Publicado en La Razón. Miércoles 25 de enero de 2012
Con el año nuevo a muchos nos da por hacer la limpieza y el reacomodo de nuestra casa (y de nuestra vida). Así se me ocurrió hacer un inventario de mi pequeña biblioteca personal y obtener de ello, quizá, un perfil de lo que soy (porque uno es lo que lee).
Es una biblioteca bastante modesta, un poco más de seiscientos volúmenes. Ni están todos los que he leído, ni he leído todos los que están, porque los libros, como los amigos, van y vienen por nuestro camino, y luego siguen sus propios rumbos dejándonos el aura de su compañía.
Después de un paciente diálogo con cada uno de estos camaradas de papel, hice algunos descubrimientos: de lo que más tengo libros no es de poesía (125), sino de narrativa (144); siguen, en cantidad, los de historia, antropología y arqueología (64); de ahí, tengo un surtido misceláneo que va más o menos así: ensayo literario, 10; criminología, 2; artículos y crónica, 9; gastronomía japonesa, 1; antologías de diversos géneros literarios, 19; manuales del cuidado del gato, 1; diccionarios, 10; biografías de escritores y pintores, 10; psicoanálisis, 7; artes plásticas, 16; física teórica, 13; psicología infantil, 10; literatura y gramática náhuatl, 14; literatura tének, 5; filosofía, 13; etcétera.
Lo cierto es que no hay en mi librero ni un solo título referente a esas cosas prácticas y cotidianas que le facilitan la existencia a las personas, algo así como Manual para reparar licuadoras o Diez consejos para el ama de casa de hoy. Supongo que no soy una criatura demasiado pragmática.
Lo confieso, tomé la idea de hacer este inventario del artículo de Augusto Monterroso “Cómo me deshice de quinientos libros” (publicado en Movimiento perpetuo, Mediasat group, 2001).
Me he dado cuenta de que durante los últimos dos años he recibido varios libros de obsequio, aunque aún no llego a ese punto que relata Monterroso: “La verdad es que en determinado momento de su vida o uno conoce demasiada gente (escritores), o a uno lo conoce demasiada gente (escritores), o uno se da cuenta de que le ha tocado vivir en una época en que se editan demasiados libros”, a esto, añade, que su afición por la lectura “se vino contaminando con el hábito de comprar libros. Hábito que en muchos casos termina confundiéndose tristemente con el primero”. Como si una persona se volviera más culta entre más libros tenga en su casa.

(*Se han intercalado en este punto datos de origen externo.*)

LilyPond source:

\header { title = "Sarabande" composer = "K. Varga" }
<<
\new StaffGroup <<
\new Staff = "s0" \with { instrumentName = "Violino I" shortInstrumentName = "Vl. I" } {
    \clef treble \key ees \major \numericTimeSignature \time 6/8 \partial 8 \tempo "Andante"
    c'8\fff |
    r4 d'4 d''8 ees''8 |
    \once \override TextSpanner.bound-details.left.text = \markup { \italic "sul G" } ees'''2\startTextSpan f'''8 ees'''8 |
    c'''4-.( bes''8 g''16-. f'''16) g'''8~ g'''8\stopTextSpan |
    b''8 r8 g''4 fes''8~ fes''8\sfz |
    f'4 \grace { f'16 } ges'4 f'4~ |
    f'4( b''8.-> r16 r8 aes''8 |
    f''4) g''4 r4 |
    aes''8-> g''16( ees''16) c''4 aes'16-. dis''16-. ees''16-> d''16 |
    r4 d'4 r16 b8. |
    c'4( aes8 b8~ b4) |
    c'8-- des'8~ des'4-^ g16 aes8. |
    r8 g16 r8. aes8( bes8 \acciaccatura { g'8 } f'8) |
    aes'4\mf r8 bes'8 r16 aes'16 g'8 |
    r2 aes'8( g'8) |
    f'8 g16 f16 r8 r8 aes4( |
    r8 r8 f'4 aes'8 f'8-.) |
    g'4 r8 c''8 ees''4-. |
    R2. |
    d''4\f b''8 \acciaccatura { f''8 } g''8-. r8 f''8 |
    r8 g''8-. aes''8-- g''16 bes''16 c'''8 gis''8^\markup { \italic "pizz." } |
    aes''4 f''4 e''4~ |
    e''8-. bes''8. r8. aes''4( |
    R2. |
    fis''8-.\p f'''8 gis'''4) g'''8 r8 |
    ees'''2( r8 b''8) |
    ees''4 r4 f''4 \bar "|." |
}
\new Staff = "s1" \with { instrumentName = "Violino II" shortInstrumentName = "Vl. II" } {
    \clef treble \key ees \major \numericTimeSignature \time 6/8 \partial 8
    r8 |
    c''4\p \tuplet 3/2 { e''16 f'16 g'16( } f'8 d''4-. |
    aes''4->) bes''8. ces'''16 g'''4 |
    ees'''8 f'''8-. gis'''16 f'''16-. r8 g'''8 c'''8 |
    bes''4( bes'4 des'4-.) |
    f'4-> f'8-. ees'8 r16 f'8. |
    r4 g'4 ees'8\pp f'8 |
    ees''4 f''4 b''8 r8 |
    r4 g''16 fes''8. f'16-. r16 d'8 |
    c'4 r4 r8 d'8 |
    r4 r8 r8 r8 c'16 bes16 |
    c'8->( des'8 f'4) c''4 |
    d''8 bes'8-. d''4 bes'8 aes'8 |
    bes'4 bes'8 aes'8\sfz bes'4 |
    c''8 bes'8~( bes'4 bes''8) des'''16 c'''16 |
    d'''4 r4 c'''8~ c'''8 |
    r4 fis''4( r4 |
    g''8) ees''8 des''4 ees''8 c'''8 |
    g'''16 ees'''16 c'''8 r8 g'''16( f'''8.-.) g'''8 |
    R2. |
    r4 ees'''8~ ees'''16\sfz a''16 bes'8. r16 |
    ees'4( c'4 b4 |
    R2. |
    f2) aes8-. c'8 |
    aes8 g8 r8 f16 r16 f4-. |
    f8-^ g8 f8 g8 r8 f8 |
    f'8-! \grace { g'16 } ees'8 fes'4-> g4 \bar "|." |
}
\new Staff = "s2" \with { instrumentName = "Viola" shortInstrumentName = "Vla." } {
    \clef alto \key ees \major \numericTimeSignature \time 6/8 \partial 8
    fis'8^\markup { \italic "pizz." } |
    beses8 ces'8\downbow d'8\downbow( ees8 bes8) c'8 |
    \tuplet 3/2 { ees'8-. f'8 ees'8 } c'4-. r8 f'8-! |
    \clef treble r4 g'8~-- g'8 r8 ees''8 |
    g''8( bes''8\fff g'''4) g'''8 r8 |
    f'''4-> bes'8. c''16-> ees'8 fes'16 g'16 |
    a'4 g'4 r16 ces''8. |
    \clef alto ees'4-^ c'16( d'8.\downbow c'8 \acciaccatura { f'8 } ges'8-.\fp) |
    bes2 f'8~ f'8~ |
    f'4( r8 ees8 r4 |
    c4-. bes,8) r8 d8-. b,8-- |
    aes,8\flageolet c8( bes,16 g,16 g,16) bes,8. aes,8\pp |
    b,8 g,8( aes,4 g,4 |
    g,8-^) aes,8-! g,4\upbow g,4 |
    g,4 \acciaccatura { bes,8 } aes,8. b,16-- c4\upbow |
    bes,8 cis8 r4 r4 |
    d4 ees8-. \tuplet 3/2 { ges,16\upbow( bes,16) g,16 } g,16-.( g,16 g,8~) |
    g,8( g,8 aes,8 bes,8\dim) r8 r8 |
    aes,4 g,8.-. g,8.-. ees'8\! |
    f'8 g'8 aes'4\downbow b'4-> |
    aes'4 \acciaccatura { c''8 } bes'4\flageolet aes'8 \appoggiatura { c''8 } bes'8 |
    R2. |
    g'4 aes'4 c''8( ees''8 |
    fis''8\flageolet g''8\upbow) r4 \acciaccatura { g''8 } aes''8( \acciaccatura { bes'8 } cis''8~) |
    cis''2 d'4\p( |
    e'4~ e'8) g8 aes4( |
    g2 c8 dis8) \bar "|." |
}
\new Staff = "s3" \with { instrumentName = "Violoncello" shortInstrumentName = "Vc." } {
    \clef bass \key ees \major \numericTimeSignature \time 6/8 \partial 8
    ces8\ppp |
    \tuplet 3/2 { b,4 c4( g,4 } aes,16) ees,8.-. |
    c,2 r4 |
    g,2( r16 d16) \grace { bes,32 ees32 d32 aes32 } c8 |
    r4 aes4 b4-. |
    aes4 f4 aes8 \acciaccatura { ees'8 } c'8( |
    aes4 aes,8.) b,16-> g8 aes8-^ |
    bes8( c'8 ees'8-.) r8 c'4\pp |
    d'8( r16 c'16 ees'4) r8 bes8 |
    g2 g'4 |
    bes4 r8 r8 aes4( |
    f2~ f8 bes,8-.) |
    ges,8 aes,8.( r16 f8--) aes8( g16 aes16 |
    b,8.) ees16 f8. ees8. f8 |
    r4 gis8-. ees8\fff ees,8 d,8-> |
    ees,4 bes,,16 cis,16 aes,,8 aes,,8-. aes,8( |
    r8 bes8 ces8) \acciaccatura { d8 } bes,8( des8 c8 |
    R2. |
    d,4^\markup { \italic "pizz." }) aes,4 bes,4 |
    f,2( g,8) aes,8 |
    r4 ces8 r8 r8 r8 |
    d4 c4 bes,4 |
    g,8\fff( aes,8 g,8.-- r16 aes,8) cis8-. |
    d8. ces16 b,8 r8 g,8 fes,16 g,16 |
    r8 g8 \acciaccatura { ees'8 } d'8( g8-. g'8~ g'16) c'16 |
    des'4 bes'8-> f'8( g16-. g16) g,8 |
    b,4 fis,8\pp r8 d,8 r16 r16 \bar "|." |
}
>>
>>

En el otro extremo de los bibliófilos, están quienes jamás comprarán un libro a menos que se los exijan en la escuela. Para la mayoría de las personas, según veo, los libros no son una auténtica necesidad. Criticar esta postura es cuestionable; ¿cómo pedirle a alguien que compre libros cuando apenas le alcanza para los requerimientos básicos?
Si como pueblo comprendiésemos el valor de la lectura en el desarrollo de nuestras habilidades intelectuales, podríamos evolucionar educativamente y disminuiríamos la cultura de la violencia.
La UNESCO ha declarado 2012, Año Internacional de la Lectura. Podría ser un buen motivo para comprar un libro. O ir a una biblioteca, donde leer es gratis. Además, las obras cada vez son más accesibles en formato electrónico (claro, en la red pululan publicaciones de todo tipo). Yo insisto, uno es lo que lee, y no sólo leemos letras; leemos rostros, paisajes, vivencias; leemos la vida misma (en este sentido nadie es analfabeta). Tal vez, entre tus cajones, aún esté aquel viejo libro que comenzaste a leer hace tiempo, que se quedó con la página doblada, esperándote.